▼▼▼

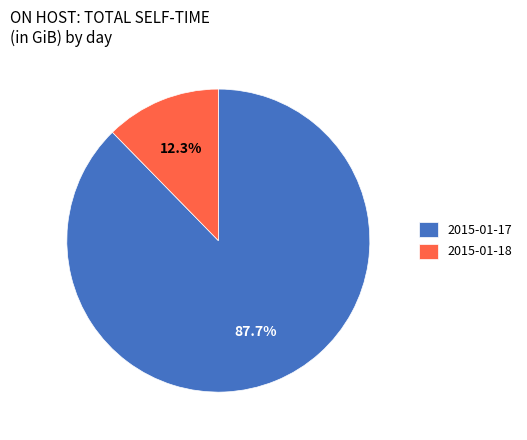

What is the majority slice?

2015-01-17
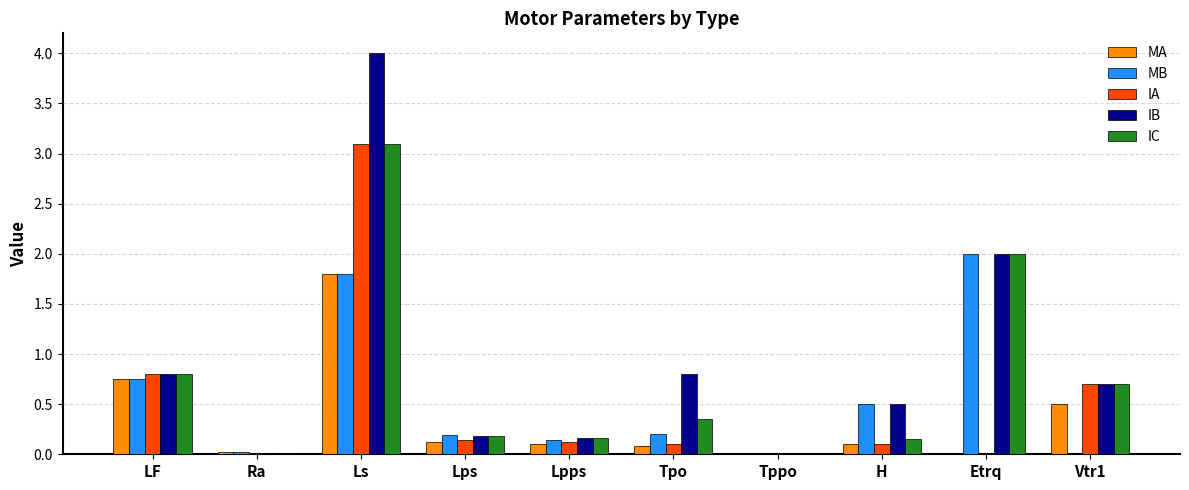

True or false: IB has a value of 0.7 at H.

False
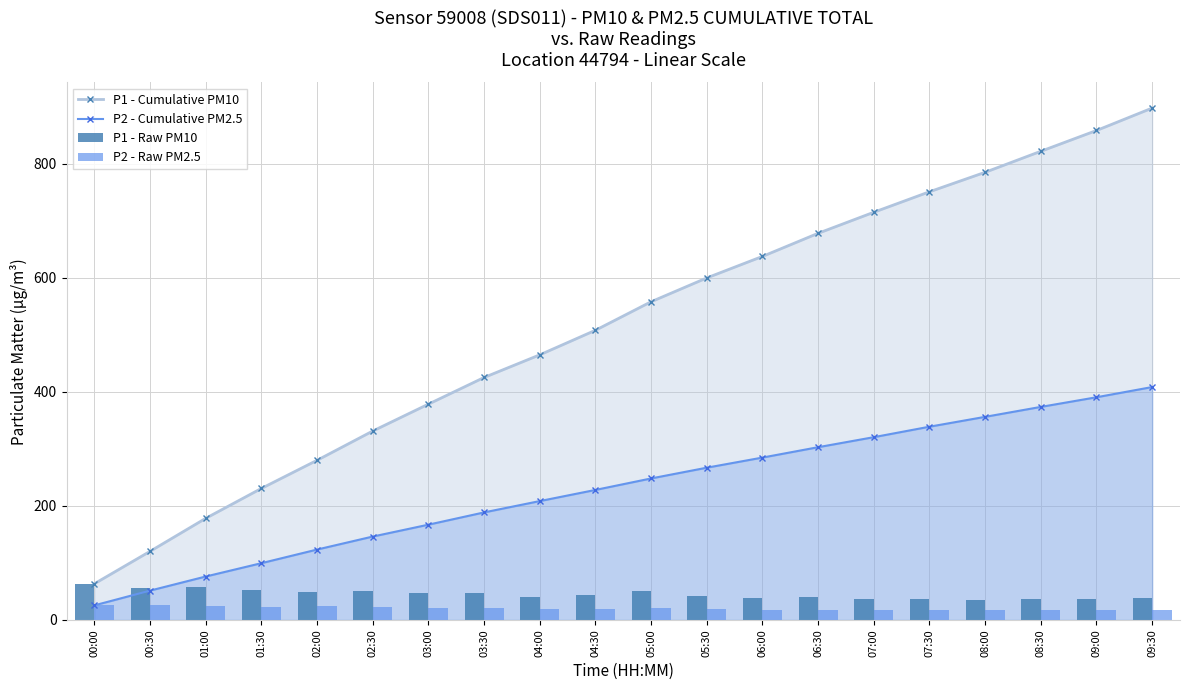

What is the label of the 8th bar from the left?

03:30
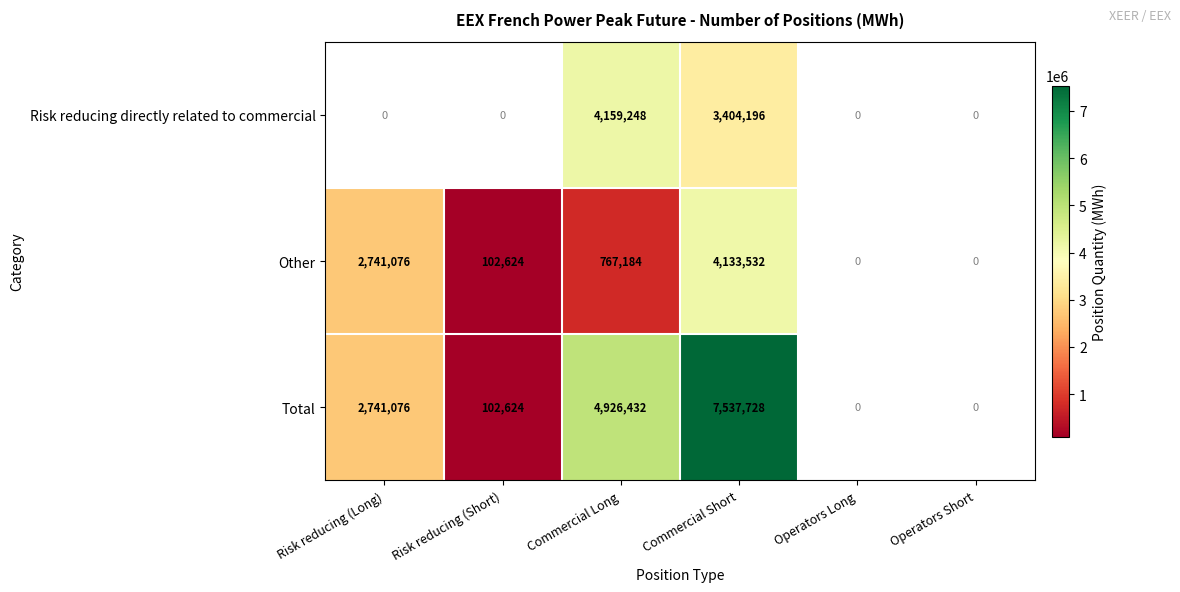

What is the sum of the Other values at Risk reducing (Short) and Commercial Long?

869808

▲▲▲

WHAT TO WORK ON => Reproduce the lines above with every instance of "bar" switched to "column" and nothing else altered, omitting the pictures.

RESULT OF THE TASK =>
What is the majority slice?

2015-01-17

True or false: IB has a value of 0.7 at H.

False

What is the label of the 8th column from the left?

03:30

What is the sum of the Other values at Risk reducing (Short) and Commercial Long?

869808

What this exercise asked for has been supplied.